The Children’s Health Defense Fund has published this excellent resource for understanding a range of discrepancies and unanswered questions, including these two critical issues:
CDC reduces Ct threshold for COVID testing but only for the vaccinated
As of April 26, 2021 more than 9,245 COVID cases had been reported in the fully vaccinated, known as “breakthrough cases.” The CDC recently recommended reducing the RT-PCR Ct value to 28 cycles when testing fully vaccinated people for COVID.
The lower threshold would result in a decrease in positive breakthrough cases, calling into question COVID vaccine efficacy data.
According to the Indian Council of Medical Research (ICMR), a patient is considered positive for COVID if the Ct value is below 35. In other words, if the virus is detectable after 35 cycles or earlier, then the patient is considered positive.
“If the benchmark were to be lowered to 24 it would mean that Ct values in the range 25-34 would not be considered positive. A benchmark of 35, therefore, means that more patients would be considered positive than we would get if the benchmark were 24.”
We asked the CDC to explain why it changed the recommendations for COVID testing in vaccinated patients, the impact this will have on reports of breakthrough COVID cases and why the agency does not apply one RT-PCR testing standard for testing, regardless of vaccination status.

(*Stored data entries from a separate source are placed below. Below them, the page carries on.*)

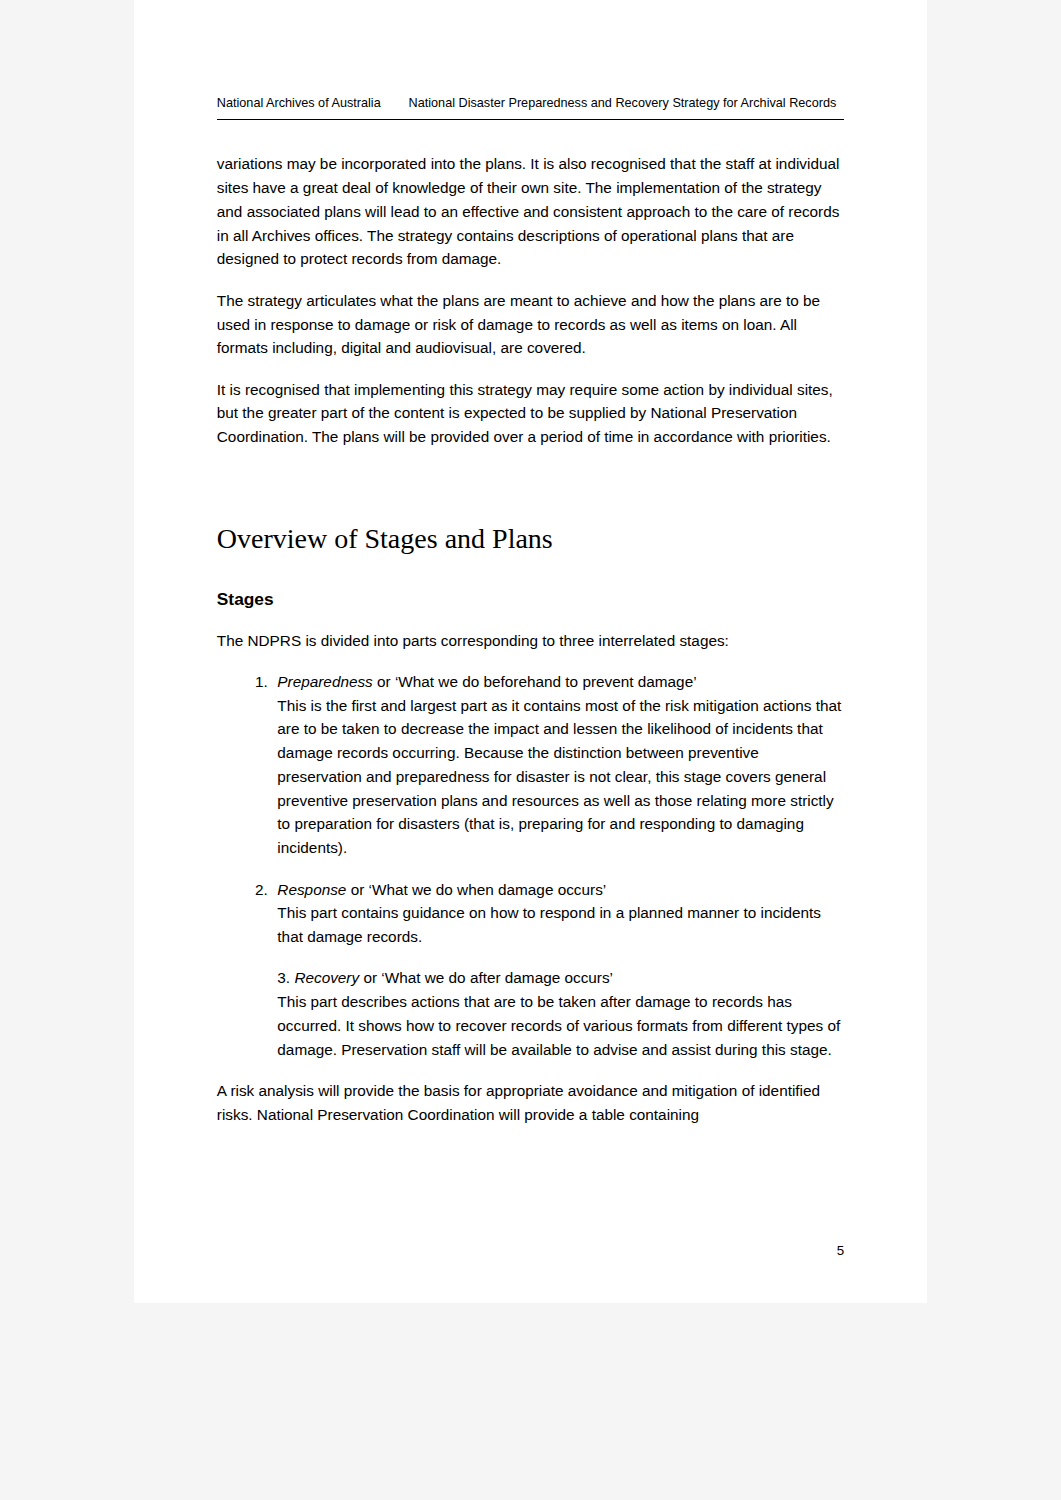National Archives of Australia National Disaster Preparedness and Recovery Strategy for Archival Records
variations may be incorporated into the plans. It is also recognised that the staff at individual sites have a great deal of knowledge of their own site. The implementation of the strategy and associated plans will lead to an effective and consistent approach to the care of records in all Archives offices. The strategy contains descriptions of operational plans that are designed to protect records from damage.
The strategy articulates what the plans are meant to achieve and how the plans are to be used in response to damage or risk of damage to records as well as items on loan. All formats including, digital and audiovisual, are covered.
It is recognised that implementing this strategy may require some action by individual sites, but the greater part of the content is expected to be supplied by National Preservation Coordination. The plans will be provided over a period of time in accordance with priorities.
Overview of Stages and Plans
Stages
The NDPRS is divided into parts corresponding to three interrelated stages:
Preparedness or ‘What we do beforehand to prevent damage’
This is the first and largest part as it contains most of the risk mitigation actions that are to be taken to decrease the impact and lessen the likelihood of incidents that damage records occurring. Because the distinction between preventive preservation and preparedness for disaster is not clear, this stage covers general preventive preservation plans and resources as well as those relating more strictly to preparation for disasters (that is, preparing for and responding to damaging incidents).
Response or ‘What we do when damage occurs’
This part contains guidance on how to respond in a planned manner to incidents that damage records.
3. Recovery or ‘What we do after damage occurs’
This part describes actions that are to be taken after damage to records has occurred. It shows how to recover records of various formats from different types of damage. Preservation staff will be available to advise and assist during this stage.
A risk analysis will provide the basis for appropriate avoidance and mitigation of identified risks. National Preservation Coordination will provide a table containing
5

CDC stops counting all breakthrough cases (COVID infected among the vaccinated)
Federal health officials this month decided to limit how they monitor vaccinated people infected with COVID, drawing concern from some scientists who said the missing data could hinder scientists’ ability to investigate why and how breakthrough cases happen, Bloomberg reported.
Every Friday, the CDC posts the number of breakthrough cases in fully vaccinated individuals on its website. On May 7, the CDC announced it will transition to reporting only patients with COVID breakthrough infection who were hospitalized or died to “help maximize the quality of the data collected on cases of greatest clinical and public health importance.”
The change in reporting, which takes effect May 14, will reduce the number of breakthrough cases reported.
We asked the CDC to explain why the agency altered the way it counts COVID breakthrough cases, to explain the effect this will have on breakthrough numbers and how the CDC can monitor vaccine efficacy if it excludes breakthrough cases of COVID that do not result in hospitalization or death.